Saturday, December 10, 2016

Sunday Feast № 50 | Quinoa with Dried Cranberries and Pistachios

Quinoa is one of those ancient Latin grains that became very popular outside of its indigenous regions around mid-2000s and early 2010s, and around that time, funnily enough, I always ate it as a cool salad with fruits and vegetables that one would most likely not cook. Fast forward tiny bit past exactly mid-2010s, and yes I am super late to the party, I considered the season and locked onto this version, which in fact tastes better warm, and was a very welcome alternative to the cool, or cold to be exact. Serves 4 as stand alone lunch or 6 as a side dish. The recipe is from Muscle & Fitness magazine November 2014 issue and has been slightly changed by adding twice the dried cranberries and pistachios.

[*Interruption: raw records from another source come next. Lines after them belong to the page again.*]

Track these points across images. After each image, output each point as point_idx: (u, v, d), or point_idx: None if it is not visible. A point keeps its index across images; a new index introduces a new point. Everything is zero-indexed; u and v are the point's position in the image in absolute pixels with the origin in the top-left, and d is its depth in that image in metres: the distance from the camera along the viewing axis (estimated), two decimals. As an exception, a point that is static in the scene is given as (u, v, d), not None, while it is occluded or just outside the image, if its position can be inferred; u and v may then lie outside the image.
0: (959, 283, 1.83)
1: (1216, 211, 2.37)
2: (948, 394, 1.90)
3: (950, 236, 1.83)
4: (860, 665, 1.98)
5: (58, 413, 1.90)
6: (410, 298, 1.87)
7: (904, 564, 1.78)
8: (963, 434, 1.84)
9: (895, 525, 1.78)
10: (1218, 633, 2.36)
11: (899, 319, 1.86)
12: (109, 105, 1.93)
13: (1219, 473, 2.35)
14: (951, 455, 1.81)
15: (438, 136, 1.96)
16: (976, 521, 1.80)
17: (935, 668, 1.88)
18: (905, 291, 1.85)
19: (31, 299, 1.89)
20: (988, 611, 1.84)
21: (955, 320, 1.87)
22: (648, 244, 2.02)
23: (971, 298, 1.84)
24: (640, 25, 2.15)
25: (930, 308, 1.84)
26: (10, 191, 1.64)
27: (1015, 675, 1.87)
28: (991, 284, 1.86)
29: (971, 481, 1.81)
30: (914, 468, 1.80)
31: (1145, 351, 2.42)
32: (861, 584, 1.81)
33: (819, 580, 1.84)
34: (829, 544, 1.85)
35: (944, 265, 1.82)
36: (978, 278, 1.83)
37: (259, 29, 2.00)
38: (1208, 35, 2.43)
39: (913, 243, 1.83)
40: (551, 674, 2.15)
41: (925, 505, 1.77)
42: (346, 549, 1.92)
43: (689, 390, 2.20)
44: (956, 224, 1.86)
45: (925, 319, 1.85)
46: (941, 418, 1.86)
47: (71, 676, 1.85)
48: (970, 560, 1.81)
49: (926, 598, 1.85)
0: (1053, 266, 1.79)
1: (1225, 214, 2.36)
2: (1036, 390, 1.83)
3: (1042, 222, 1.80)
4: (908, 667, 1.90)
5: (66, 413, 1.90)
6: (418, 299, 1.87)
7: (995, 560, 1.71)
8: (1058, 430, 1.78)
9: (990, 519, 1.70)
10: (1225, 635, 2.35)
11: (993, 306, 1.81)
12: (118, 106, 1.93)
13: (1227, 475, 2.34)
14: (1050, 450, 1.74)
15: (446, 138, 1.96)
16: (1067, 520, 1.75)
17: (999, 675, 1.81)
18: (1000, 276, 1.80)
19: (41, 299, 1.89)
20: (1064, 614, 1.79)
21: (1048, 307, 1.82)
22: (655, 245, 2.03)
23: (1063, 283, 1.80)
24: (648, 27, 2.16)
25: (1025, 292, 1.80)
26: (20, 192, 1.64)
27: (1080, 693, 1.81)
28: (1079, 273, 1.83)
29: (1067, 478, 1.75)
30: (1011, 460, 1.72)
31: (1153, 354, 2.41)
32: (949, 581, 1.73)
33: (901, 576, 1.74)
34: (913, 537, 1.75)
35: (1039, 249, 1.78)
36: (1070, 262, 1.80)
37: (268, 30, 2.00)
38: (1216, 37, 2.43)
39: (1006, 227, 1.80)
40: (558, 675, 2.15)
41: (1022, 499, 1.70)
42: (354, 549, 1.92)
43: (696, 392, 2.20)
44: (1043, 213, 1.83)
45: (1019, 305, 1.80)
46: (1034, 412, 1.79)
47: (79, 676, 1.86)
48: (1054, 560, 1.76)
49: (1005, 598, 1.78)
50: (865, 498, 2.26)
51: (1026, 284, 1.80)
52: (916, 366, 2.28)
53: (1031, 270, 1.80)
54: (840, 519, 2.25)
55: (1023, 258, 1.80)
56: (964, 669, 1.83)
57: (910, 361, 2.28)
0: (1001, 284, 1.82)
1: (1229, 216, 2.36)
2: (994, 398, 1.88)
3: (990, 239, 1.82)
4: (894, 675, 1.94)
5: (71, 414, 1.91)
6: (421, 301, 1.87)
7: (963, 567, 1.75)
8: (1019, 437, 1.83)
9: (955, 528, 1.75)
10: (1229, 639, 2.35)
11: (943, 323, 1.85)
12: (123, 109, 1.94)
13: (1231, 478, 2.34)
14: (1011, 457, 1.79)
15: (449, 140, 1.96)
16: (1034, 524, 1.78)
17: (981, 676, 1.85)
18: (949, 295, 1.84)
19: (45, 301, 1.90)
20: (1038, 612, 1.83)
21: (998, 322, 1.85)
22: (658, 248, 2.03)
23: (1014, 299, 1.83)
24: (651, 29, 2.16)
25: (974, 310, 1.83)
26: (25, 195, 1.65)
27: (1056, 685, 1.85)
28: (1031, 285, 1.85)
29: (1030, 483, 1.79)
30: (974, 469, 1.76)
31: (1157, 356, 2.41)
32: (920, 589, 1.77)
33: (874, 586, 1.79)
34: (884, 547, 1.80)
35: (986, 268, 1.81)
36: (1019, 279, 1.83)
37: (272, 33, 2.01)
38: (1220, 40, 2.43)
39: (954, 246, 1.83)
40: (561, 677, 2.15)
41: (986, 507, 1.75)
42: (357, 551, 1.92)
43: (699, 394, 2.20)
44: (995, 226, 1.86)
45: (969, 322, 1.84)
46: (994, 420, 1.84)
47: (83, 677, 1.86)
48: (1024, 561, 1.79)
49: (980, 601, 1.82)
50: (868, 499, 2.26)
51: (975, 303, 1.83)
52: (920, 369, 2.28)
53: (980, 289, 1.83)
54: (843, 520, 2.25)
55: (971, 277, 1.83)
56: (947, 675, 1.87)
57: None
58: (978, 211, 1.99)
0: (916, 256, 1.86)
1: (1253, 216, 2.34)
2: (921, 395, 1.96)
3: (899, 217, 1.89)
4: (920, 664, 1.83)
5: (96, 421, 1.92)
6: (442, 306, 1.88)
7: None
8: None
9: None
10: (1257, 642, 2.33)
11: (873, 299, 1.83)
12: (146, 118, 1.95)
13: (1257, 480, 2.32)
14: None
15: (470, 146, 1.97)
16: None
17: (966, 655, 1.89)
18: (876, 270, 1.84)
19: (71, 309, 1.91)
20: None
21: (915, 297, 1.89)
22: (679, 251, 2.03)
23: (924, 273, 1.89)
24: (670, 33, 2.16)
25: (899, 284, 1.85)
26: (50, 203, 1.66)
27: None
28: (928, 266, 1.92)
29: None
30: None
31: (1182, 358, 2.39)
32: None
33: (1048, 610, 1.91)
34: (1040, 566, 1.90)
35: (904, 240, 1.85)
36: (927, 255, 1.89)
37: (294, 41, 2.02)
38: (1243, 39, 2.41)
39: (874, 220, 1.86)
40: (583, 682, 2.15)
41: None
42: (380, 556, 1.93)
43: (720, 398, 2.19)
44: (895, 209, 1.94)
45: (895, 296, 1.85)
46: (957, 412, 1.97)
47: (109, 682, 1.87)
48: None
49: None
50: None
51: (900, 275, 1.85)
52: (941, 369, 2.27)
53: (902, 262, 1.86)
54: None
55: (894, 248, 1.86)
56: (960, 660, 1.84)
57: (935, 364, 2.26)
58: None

  • 2 tsp + 2 tbsp olive oil
  • 1 shallot finaly diced
  • 1 cup uncooked quinoa
  • 1½ cup chicken broth
  • 4 tbsp lemon juice
  • fresh ground black pepper
  • salt
  • ⅔ cup dried cranberries
  • ⅔ cup dry roasted unsalted pistachios chopped
  • 2 tbsp flat leaf parsley chopped
  1. Place 2 tsp olive oil in a large saucepan over medium-high heat. Add the shallot and sauté for 2 min, until softened. Add the quinoa and broth and bring toa boil. Cover and reduce the heat. Simmer, without stirring, for 15 min or until all the liquid is absorbed.
  2. Remove from the heat and fluff with a fork. Allow to cook for 10 min. Add 2 tbsp olive oil, lemon juice, and black pepper, then add cranberries and pistachios. Toss gently to combine and garnish with parsley.